Most bakeries have a few ways of up-cycling their croissant dough scraps: working it into the next batch, or making cruffins or pain au raisin to name but a few. I'd come across croissant (butter) bread once or twice during past visits to the UK, but being something that rarely (if at all) features on menus here I'd kind of let the idea fall by the wayside. That was until one of my most favourite jam makers in the whole wide world—London Borough of Jam—recently posted images of their new coffee/vino cart featuring toasted croissant bread & jam with filter coffee for a fiver. It's a deal. It's a steal.
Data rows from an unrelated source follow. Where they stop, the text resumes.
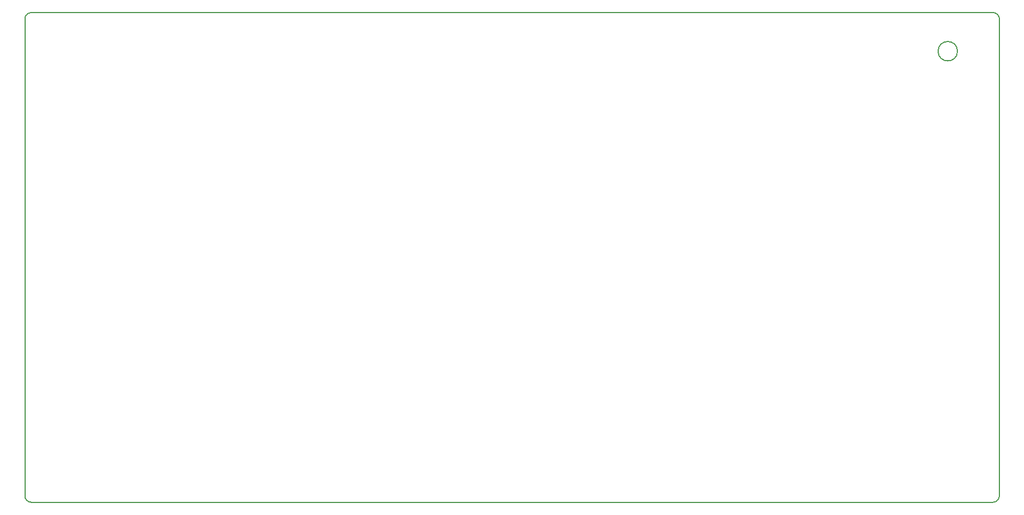
<source format=gm1>
G04 #@! TF.GenerationSoftware,KiCad,Pcbnew,(5.1.5)-3*
G04 #@! TF.CreationDate,2020-05-19T11:01:32+09:00*
G04 #@! TF.ProjectId,7x4x2-bot,37783478-322d-4626-9f74-2e6b69636164,rev?*
G04 #@! TF.SameCoordinates,PX2faf080PY2faf080*
G04 #@! TF.FileFunction,Profile,NP*
%FSLAX46Y46*%
G04 Gerber Fmt 4.6, Leading zero omitted, Abs format (unit mm)*
G04 Created by KiCad (PCBNEW (5.1.5)-3) date 2020-05-19 11:01:32*
%MOMM*%
%LPD*%
G04 APERTURE LIST*
%ADD10C,0.150000*%
G04 APERTURE END LIST*
D10*
X146901001Y-31855521D02*
G75*
G03X146901001Y-31855521I-1500000J0D01*
G01*
X2401001Y-26855521D02*
G75*
G02X3401001Y-25855521I1000000J0D01*
G01*
X3401001Y-101855521D02*
G75*
G02X2401001Y-100855521I0J1000000D01*
G01*
X153401001Y-100855521D02*
G75*
G02X152401001Y-101855521I-1000000J0D01*
G01*
X152401001Y-25855521D02*
G75*
G02X153401001Y-26855521I0J-1000000D01*
G01*
X2401001Y-26855521D02*
X2401001Y-100855521D01*
X152401001Y-25855521D02*
X3401001Y-25855521D01*
X153401001Y-100855521D02*
X153401001Y-26855521D01*
X3401001Y-101855521D02*
X152401001Y-101855521D01*
M02*

</source>
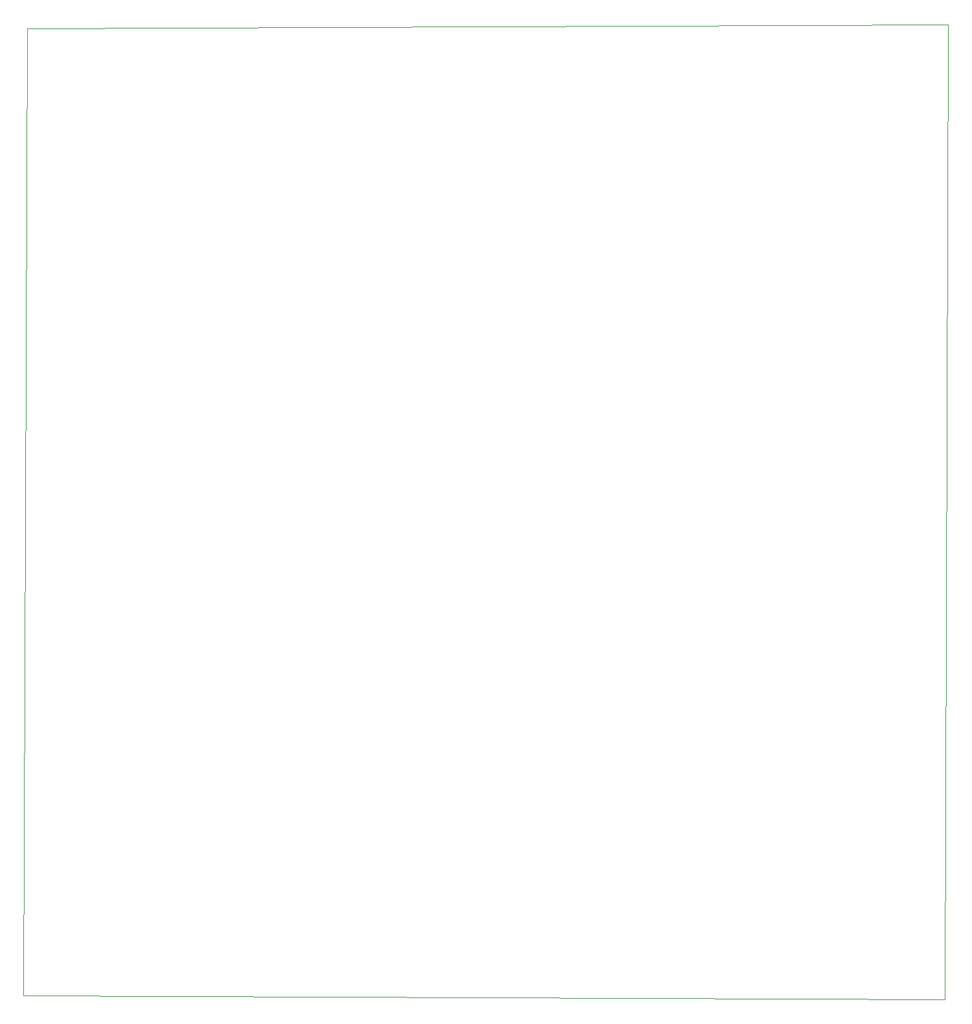
<source format=gm1>
G04 #@! TF.GenerationSoftware,KiCad,Pcbnew,9.0.1*
G04 #@! TF.CreationDate,2025-04-14T15:22:14-05:00*
G04 #@! TF.ProjectId,cjm6842,636a6d36-3834-4322-9e6b-696361645f70,v1.0.1*
G04 #@! TF.SameCoordinates,Original*
G04 #@! TF.FileFunction,Profile,NP*
%FSLAX46Y46*%
G04 Gerber Fmt 4.6, Leading zero omitted, Abs format (unit mm)*
G04 Created by KiCad (PCBNEW 9.0.1) date 2025-04-14 15:22:14*
%MOMM*%
%LPD*%
G01*
G04 APERTURE LIST*
G04 #@! TA.AperFunction,Profile*
%ADD10C,0.100000*%
G04 #@! TD*
G04 APERTURE END LIST*
D10*
X215500000Y-160500000D02*
X95000000Y-160000000D01*
X95500000Y-33500000D01*
X216000000Y-33000000D01*
X215500000Y-160500000D01*
M02*

</source>
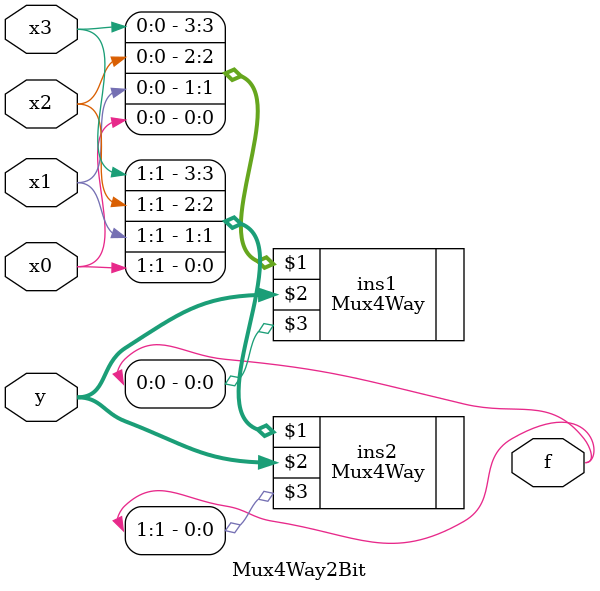
<source format=v>
module Mux4Way2Bit(
    input [1:0] x0,
    input [1:0] x1,
    input [1:0] x2,
    input [1:0] x3,
    input [1:0] y,
    output [1:0] f 
);
    Mux4Way ins1({x3[0],x2[0],x1[0],x0[0]},y,f[0]);
    Mux4Way ins2({x3[1],x2[1],x1[1],x0[1]},y,f[1]);
endmodule

</source>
You know how the rest of it goes...
But bargain aside it was also my idea of breakfast heaven, making it high time I set about baking my own. The recipe is, of course, infuriating for any home baker: "Using the scraps from the croissant dough..."—like we've all got a kilo of that lying around—but since I'd a botched block of Danish dough doing just that I smugly set about filling my tin.
Perfectly suited to the task at hand croissant bread essentially marries the best bits of croissant and brioche: the dense, buttery centre holds jam expertly and with sturdy, fortifying poise; while the flaky edges are satisfyingly crispy and do a good job of covering you in crumbs. Frankly, it's almost worth whipping up a batch of dough exclusively for it. Now all that's left is to save a slice and make bostock...
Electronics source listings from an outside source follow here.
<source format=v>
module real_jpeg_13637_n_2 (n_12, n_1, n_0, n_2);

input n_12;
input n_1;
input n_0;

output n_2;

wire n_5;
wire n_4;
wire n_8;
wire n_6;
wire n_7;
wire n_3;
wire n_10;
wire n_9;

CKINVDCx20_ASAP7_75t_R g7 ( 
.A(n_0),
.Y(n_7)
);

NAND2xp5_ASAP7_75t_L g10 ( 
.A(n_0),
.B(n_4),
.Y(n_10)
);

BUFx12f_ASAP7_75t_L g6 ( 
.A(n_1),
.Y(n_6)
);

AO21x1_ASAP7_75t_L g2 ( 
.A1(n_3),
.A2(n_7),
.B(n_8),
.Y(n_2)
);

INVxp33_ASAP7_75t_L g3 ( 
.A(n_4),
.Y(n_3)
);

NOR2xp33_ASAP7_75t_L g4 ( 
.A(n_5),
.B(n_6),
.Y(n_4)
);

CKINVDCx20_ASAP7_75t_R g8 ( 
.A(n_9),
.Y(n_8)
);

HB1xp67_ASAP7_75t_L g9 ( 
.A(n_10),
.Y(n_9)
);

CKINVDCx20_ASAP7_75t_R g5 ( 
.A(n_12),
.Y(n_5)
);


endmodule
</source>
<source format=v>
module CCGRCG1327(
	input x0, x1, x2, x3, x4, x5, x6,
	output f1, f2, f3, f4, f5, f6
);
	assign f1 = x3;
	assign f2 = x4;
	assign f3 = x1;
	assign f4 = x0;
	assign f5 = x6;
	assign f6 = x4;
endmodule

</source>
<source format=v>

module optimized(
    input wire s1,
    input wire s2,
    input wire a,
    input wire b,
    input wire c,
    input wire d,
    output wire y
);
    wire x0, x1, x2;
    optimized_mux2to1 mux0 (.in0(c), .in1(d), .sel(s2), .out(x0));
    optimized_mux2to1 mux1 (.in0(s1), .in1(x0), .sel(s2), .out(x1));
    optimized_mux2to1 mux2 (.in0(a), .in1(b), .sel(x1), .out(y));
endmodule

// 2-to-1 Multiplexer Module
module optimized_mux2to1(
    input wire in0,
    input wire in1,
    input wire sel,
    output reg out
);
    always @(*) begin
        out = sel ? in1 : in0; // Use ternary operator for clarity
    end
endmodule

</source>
CROISSANT BREAD (Adapted from this recipe by Not Without Salt)
- 900 g croissant dough
- 2 Tbsp caster sugar
- ¼ tsp ground cinnamon
- 1 egg yolk + 1 tsp milk or water
Using scraps/strips of dough, start by laying a few in the base of a buttered loaf pan. Sprinkle over a little sugar and cinnamon, then repeat the layering and sprinkling until the pan is two-thirds full. Cover the pan with cling film or cloth and leave to prove for 1 hr, or until the dough springs back a little when pushed (it will look puffed but still a bit tight).
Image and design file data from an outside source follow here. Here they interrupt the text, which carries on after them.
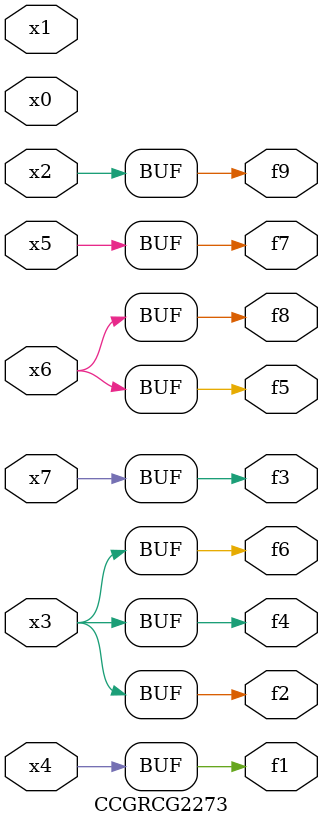
<source format=v>
module CCGRCG2273(
	input x0, x1, x2, x3, x4, x5, x6, x7,
	output f1, f2, f3, f4, f5, f6, f7, f8, f9
);
	assign f1 = x4;
	assign f2 = x3;
	assign f3 = x7;
	assign f4 = x3;
	assign f5 = x6;
	assign f6 = x3;
	assign f7 = x5;
	assign f8 = x6;
	assign f9 = x2;
endmodule

</source>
Whisk together the yolk and milk/water and use to brush the top of the loaf. Bake in an oven preheated to 200°C for around 60 min, until golden and baked through. Check the loaf after 30 minutes and reduce the temperature if beginning to brown too quickly. Leave to cool in the pan for 10 minutes before turning out onto a wire rack to cool completely. Best eaten still-warm on the day it is made (or toasted).